Task prompt ->
Report the count of lines holding "based" in the records, with no other words.

[Start of Attachment]

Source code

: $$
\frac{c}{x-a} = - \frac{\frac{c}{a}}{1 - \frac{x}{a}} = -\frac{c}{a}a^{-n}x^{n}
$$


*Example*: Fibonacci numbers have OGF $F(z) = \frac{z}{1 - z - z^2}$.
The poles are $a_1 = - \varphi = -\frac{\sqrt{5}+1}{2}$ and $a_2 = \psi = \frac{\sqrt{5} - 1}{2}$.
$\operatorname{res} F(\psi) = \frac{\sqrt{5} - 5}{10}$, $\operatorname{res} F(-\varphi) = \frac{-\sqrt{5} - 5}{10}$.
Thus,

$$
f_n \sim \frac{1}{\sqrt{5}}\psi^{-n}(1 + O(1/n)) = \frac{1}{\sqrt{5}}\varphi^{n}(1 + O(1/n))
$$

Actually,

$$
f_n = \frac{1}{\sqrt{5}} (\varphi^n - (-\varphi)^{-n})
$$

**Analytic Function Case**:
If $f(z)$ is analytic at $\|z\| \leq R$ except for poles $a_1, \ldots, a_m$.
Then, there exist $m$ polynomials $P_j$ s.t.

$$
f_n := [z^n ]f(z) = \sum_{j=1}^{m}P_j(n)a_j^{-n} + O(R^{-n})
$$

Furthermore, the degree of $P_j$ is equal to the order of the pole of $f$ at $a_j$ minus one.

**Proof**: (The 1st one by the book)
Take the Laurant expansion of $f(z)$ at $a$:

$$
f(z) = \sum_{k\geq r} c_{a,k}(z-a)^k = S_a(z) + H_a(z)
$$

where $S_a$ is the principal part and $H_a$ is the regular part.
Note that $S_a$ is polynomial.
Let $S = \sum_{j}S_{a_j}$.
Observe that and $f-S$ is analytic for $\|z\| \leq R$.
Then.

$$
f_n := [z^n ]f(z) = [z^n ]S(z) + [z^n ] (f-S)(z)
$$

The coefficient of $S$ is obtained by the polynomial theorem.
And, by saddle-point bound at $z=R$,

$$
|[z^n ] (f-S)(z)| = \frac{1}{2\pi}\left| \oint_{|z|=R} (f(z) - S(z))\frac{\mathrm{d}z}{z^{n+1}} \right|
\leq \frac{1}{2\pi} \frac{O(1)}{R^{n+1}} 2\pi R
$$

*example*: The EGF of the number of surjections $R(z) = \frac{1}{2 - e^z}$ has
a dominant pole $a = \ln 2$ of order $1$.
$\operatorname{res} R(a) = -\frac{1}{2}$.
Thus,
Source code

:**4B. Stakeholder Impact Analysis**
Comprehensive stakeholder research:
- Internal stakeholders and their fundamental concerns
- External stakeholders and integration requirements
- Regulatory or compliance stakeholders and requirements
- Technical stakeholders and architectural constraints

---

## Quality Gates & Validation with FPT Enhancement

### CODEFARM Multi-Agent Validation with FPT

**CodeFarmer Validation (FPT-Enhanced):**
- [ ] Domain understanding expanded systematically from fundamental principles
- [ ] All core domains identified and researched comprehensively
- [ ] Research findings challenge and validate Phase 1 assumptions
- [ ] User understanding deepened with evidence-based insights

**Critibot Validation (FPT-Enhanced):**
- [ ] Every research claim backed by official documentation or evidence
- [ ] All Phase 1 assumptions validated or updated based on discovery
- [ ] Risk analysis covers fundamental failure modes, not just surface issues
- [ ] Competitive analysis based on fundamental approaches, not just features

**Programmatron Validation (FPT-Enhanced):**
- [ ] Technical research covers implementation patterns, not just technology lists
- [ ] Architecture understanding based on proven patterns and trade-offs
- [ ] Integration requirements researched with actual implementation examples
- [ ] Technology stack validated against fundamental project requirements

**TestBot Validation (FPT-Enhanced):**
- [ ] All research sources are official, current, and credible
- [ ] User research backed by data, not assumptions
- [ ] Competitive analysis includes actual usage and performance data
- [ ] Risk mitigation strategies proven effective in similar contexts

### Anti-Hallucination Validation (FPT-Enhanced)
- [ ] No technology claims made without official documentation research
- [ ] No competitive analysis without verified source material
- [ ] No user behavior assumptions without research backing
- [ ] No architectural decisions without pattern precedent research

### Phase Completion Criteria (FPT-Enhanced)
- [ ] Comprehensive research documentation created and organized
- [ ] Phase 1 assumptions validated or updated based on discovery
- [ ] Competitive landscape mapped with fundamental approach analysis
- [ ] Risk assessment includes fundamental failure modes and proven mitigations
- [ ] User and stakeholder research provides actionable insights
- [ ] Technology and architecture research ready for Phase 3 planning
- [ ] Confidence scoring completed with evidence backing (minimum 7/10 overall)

[End of Attachment]

Response to the exercise ->
5